When we add a new property to y, we break that assumption and x and y can no longer share the same hidden class. There are lots of choices about what the runtime could do, and sorting that out results in another round of deoptimization/reoptimization.

Let’s draw a dependency graph showing the hidden class before/after.

Wrapping up⌗

This is far from an exhausive post, I’m not even sure it was worth writing but so often things like compilers and jits are seen as magic, which to be honest they kind of are, and I’m hopeful that this post helps people unfamiliar with C or jits start to build a mental model of how the computer can map their code and data into something it understands.

There’s no particular action item to take away. No simple way to make your code fast. In fact javascript runtimes contain so many heuristics and tricks that sometimes the code that seems like it should run faster runs slower (for example there are many optimizations around string building and the runtimes can often use fancy datastructures like ropes to speed things up).

If there’s one performance takeaway I would give to the audience of this post, it’s this:

Use a profiler. v8 supports writing symbol maps for linux perf to consume. Chrome has a ton of debug tools. Firefox has great trace viewing infrastructure. Put your application under a magnifying class and try to understand where it’s spending time. Even if your application is faster than it needs to be it’s still nice to know. Is it parsing JSON? Interacting with the DOM? Get a baseline so that as you collect new profiles and develop new features you can spot weird regressions.
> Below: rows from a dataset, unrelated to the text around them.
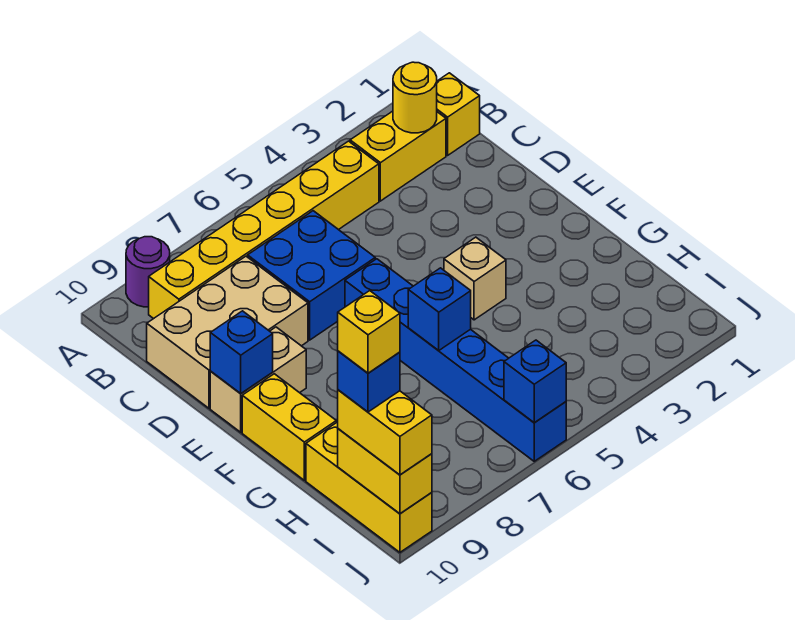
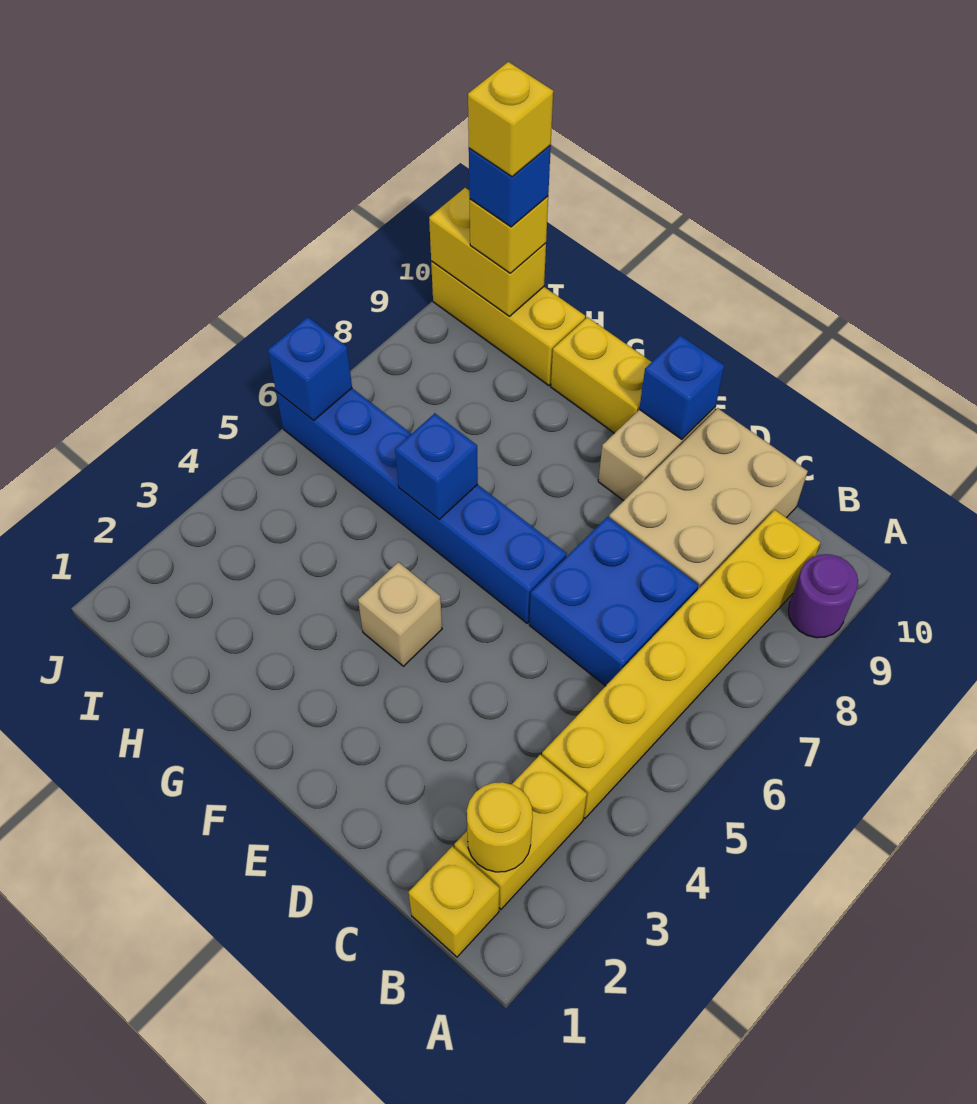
yellow 1x2 brick [338,390,432,475] -> yellow 1x1 brick [470,196,548,273]

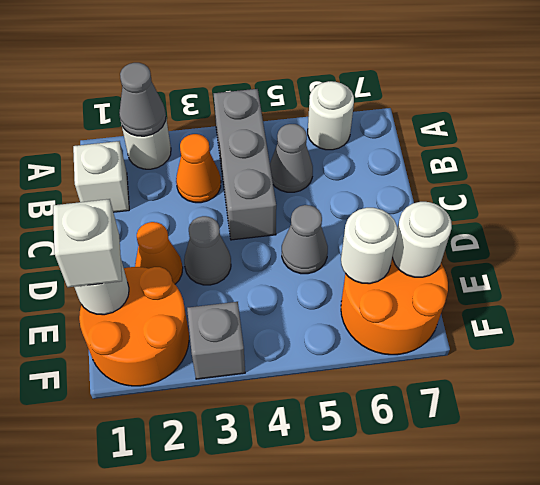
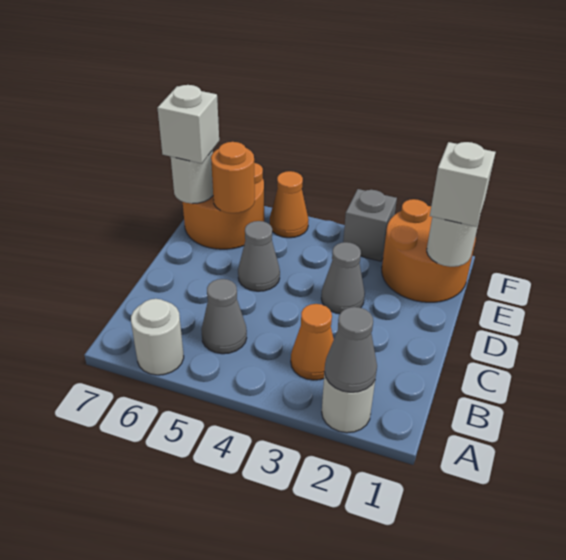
grey 1x3 brick [214,89,276,240] -> none
white 1x1 brick [73,141,129,212] -> white 1x1 brick moved to [158,85,219,164]
orange 1x1 cone [135,222,183,284] -> orange 1x1 cone moved to [270,171,309,238]
white 1x1 round brick [341,208,398,284] -> orange 1x1 round brick [211,142,255,213]

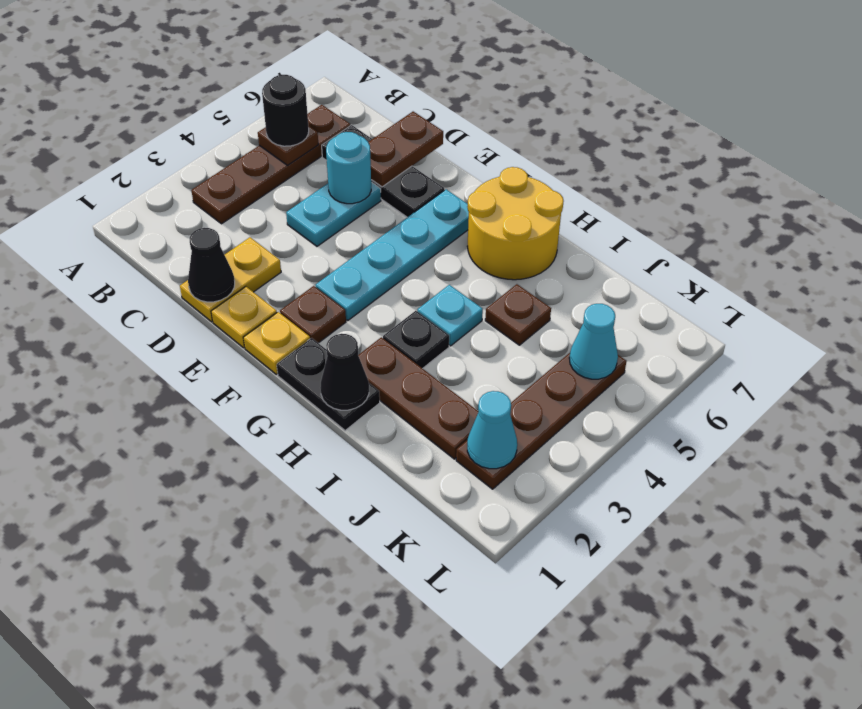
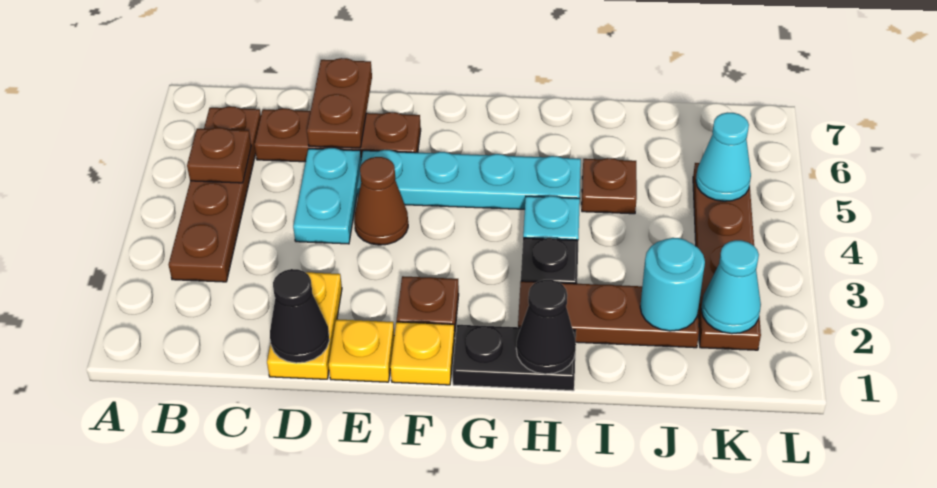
black 1x1 round brick [262,75,309,146] -> none
black 1x3 plate [322,125,444,217] -> brown 1x3 plate [255,108,421,162]
cyan 1x1 round brick [326,132,371,204] -> cyan 1x1 round brick moved to [640,238,705,331]
none -> brown 1x1 cone [354,157,408,245]
cyan 1x4 plate [316,189,469,320] -> cyan 1x4 plate turned to [357,150,581,209]
yellow 2x2 round brick [467,167,563,280] -> none

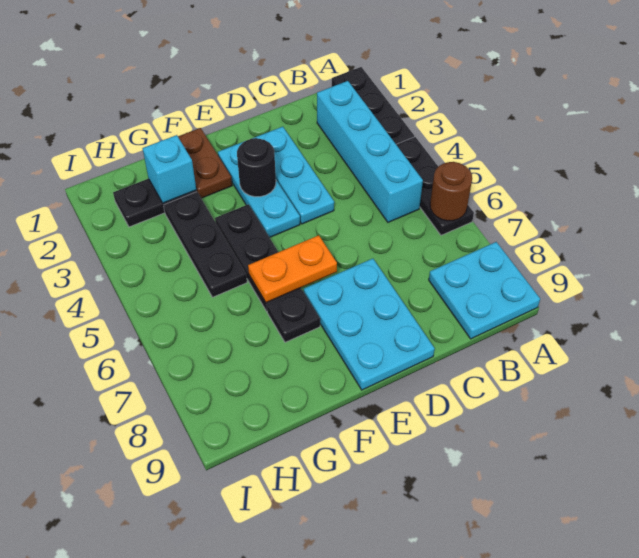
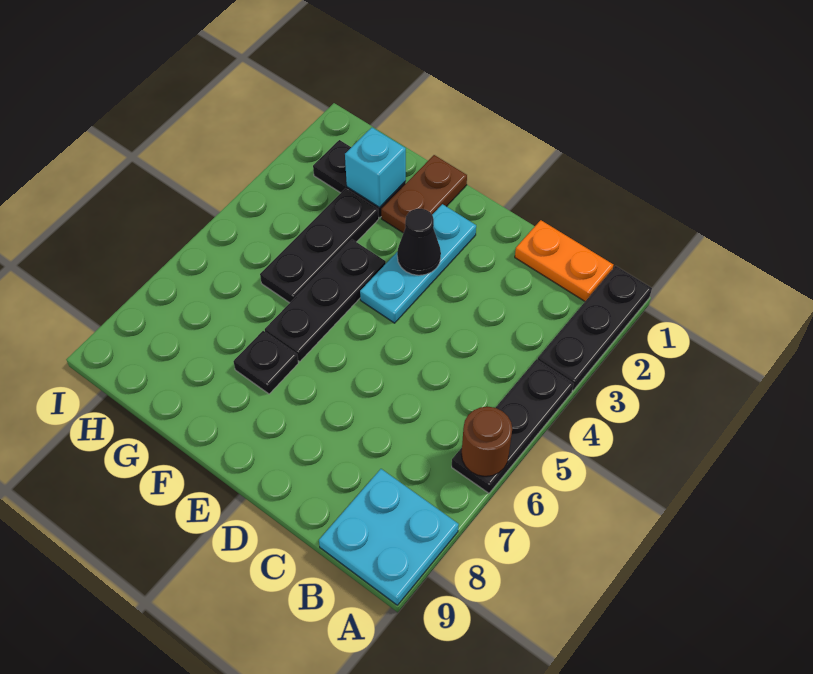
cyan 1x4 brick [317,81,423,222] -> none
cyan 1x3 plate [252,127,334,224] -> none
cyan 2x3 plate [304,259,435,390] -> none
black 1x1 round brick [237,138,276,197] -> black 1x1 cone [397,209,441,275]
orange 1x2 plate [248,235,337,303] -> orange 1x2 plate moved to [515,220,613,301]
And ask yourself if that makes sense. At my current job alot of programs spend alot of time parsing protocol buffers. This is fairly reasonable. At previous jobs our caching edge ingress proxies spent alot of time gzipping uncacheable content and doing TLS. This was somewhat reasonable but pointed to opportunities to improve the customer experience by making more content cacheable.

Hopefully you found some of this informative, now go out there and put an application under a magnifying glass. I guarantee you’ll be surprised at what you find.